=== What needs to be done ===
Set down each line of the data below verbatim, changing no character and omitting nothing.

=== Data provided ===
::::

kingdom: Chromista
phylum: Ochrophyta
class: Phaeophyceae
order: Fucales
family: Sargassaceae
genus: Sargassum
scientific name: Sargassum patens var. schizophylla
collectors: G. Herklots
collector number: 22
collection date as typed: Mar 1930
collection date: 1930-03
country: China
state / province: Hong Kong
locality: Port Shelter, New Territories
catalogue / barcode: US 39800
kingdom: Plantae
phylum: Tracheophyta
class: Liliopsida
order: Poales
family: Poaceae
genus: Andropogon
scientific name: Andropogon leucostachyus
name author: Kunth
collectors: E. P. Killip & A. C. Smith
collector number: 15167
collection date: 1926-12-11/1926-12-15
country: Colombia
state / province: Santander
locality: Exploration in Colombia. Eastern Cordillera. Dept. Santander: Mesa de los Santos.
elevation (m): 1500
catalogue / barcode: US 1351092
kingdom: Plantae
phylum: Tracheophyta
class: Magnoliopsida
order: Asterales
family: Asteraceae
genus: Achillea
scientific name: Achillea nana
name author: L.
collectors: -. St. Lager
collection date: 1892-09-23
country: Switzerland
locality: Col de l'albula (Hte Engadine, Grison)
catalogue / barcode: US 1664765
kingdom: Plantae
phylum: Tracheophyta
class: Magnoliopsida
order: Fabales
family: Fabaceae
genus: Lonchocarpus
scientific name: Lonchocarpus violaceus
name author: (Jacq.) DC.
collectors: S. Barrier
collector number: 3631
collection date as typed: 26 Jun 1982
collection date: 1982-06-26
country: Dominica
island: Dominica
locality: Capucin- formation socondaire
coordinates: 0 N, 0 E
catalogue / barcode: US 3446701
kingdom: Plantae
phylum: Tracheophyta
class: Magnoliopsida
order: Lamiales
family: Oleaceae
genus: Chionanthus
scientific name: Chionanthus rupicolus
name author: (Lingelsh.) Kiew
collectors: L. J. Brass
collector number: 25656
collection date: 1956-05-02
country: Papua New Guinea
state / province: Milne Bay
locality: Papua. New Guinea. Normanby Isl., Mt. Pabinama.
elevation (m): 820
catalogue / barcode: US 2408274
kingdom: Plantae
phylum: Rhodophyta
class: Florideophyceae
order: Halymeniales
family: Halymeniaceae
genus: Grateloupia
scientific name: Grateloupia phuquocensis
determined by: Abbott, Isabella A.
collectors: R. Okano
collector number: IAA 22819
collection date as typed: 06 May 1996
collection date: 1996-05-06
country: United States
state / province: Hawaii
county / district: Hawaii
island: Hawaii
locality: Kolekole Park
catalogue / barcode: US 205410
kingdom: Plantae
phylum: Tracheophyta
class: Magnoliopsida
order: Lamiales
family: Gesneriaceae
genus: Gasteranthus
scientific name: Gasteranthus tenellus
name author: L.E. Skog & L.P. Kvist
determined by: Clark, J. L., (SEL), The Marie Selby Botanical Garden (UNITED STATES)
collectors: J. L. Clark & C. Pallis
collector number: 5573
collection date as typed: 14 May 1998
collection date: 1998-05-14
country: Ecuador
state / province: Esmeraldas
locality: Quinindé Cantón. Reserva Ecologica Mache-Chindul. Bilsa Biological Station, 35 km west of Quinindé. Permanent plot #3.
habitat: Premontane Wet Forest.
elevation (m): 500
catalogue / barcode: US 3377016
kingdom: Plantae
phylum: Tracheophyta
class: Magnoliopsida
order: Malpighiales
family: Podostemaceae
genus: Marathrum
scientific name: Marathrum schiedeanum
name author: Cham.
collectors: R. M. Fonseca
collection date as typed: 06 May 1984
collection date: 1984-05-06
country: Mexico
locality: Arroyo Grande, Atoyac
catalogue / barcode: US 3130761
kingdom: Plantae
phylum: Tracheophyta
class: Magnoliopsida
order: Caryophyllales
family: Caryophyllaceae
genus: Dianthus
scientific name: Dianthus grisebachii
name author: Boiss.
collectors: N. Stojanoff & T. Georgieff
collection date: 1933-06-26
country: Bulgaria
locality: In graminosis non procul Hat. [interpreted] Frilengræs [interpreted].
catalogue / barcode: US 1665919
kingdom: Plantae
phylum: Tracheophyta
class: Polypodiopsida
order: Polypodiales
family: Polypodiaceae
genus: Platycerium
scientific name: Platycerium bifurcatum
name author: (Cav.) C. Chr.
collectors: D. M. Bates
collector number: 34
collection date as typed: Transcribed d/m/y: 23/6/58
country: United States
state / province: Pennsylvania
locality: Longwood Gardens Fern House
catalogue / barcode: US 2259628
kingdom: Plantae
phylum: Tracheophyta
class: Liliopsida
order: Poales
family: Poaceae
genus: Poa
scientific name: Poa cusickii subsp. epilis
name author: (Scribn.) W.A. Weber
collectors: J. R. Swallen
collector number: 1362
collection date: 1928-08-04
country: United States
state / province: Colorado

::::

=== Full output ===
kingdom: Chromista
phylum: Ochrophyta
class: Phaeophyceae
order: Fucales
family: Sargassaceae
genus: Sargassum
scientific name: Sargassum patens var. schizophylla
collectors: G. Herklots
collector number: 22
collection date as typed: Mar 1930
collection date: 1930-03
country: China
state / province: Hong Kong
locality: Port Shelter, New Territories
catalogue / barcode: US 39800
kingdom: Plantae
phylum: Tracheophyta
class: Liliopsida
order: Poales
family: Poaceae
genus: Andropogon
scientific name: Andropogon leucostachyus
name author: Kunth
collectors: E. P. Killip & A. C. Smith
collector number: 15167
collection date: 1926-12-11/1926-12-15
country: Colombia
state / province: Santander
locality: Exploration in Colombia. Eastern Cordillera. Dept. Santander: Mesa de los Santos.
elevation (m): 1500
catalogue / barcode: US 1351092
kingdom: Plantae
phylum: Tracheophyta
class: Magnoliopsida
order: Asterales
family: Asteraceae
genus: Achillea
scientific name: Achillea nana
name author: L.
collectors: -. St. Lager
collection date: 1892-09-23
country: Switzerland
locality: Col de l'albula (Hte Engadine, Grison)
catalogue / barcode: US 1664765
kingdom: Plantae
phylum: Tracheophyta
class: Magnoliopsida
order: Fabales
family: Fabaceae
genus: Lonchocarpus
scientific name: Lonchocarpus violaceus
name author: (Jacq.) DC.
collectors: S. Barrier
collector number: 3631
collection date as typed: 26 Jun 1982
collection date: 1982-06-26
country: Dominica
island: Dominica
locality: Capucin- formation socondaire
coordinates: 0 N, 0 E
catalogue / barcode: US 3446701
kingdom: Plantae
phylum: Tracheophyta
class: Magnoliopsida
order: Lamiales
family: Oleaceae
genus: Chionanthus
scientific name: Chionanthus rupicolus
name author: (Lingelsh.) Kiew
collectors: L. J. Brass
collector number: 25656
collection date: 1956-05-02
country: Papua New Guinea
state / province: Milne Bay
locality: Papua. New Guinea. Normanby Isl., Mt. Pabinama.
elevation (m): 820
catalogue / barcode: US 2408274
kingdom: Plantae
phylum: Rhodophyta
class: Florideophyceae
order: Halymeniales
family: Halymeniaceae
genus: Grateloupia
scientific name: Grateloupia phuquocensis
determined by: Abbott, Isabella A.
collectors: R. Okano
collector number: IAA 22819
collection date as typed: 06 May 1996
collection date: 1996-05-06
country: United States
state / province: Hawaii
county / district: Hawaii
island: Hawaii
locality: Kolekole Park
catalogue / barcode: US 205410
kingdom: Plantae
phylum: Tracheophyta
class: Magnoliopsida
order: Lamiales
family: Gesneriaceae
genus: Gasteranthus
scientific name: Gasteranthus tenellus
name author: L.E. Skog & L.P. Kvist
determined by: Clark, J. L., (SEL), The Marie Selby Botanical Garden (UNITED STATES)
collectors: J. L. Clark & C. Pallis
collector number: 5573
collection date as typed: 14 May 1998
collection date: 1998-05-14
country: Ecuador
state / province: Esmeraldas
locality: Quinindé Cantón. Reserva Ecologica Mache-Chindul. Bilsa Biological Station, 35 km west of Quinindé. Permanent plot #3.
habitat: Premontane Wet Forest.
elevation (m): 500
catalogue / barcode: US 3377016
kingdom: Plantae
phylum: Tracheophyta
class: Magnoliopsida
order: Malpighiales
family: Podostemaceae
genus: Marathrum
scientific name: Marathrum schiedeanum
name author: Cham.
collectors: R. M. Fonseca
collection date as typed: 06 May 1984
collection date: 1984-05-06
country: Mexico
locality: Arroyo Grande, Atoyac
catalogue / barcode: US 3130761
kingdom: Plantae
phylum: Tracheophyta
class: Magnoliopsida
order: Caryophyllales
family: Caryophyllaceae
genus: Dianthus
scientific name: Dianthus grisebachii
name author: Boiss.
collectors: N. Stojanoff & T. Georgieff
collection date: 1933-06-26
country: Bulgaria
locality: In graminosis non procul Hat. [interpreted] Frilengræs [interpreted].
catalogue / barcode: US 1665919
kingdom: Plantae
phylum: Tracheophyta
class: Polypodiopsida
order: Polypodiales
family: Polypodiaceae
genus: Platycerium
scientific name: Platycerium bifurcatum
name author: (Cav.) C. Chr.
collectors: D. M. Bates
collector number: 34
collection date as typed: Transcribed d/m/y: 23/6/58
country: United States
state / province: Pennsylvania
locality: Longwood Gardens Fern House
catalogue / barcode: US 2259628
kingdom: Plantae
phylum: Tracheophyta
class: Liliopsida
order: Poales
family: Poaceae
genus: Poa
scientific name: Poa cusickii subsp. epilis
name author: (Scribn.) W.A. Weber
collectors: J. R. Swallen
collector number: 1362
collection date: 1928-08-04
country: United States
state / province: Colorado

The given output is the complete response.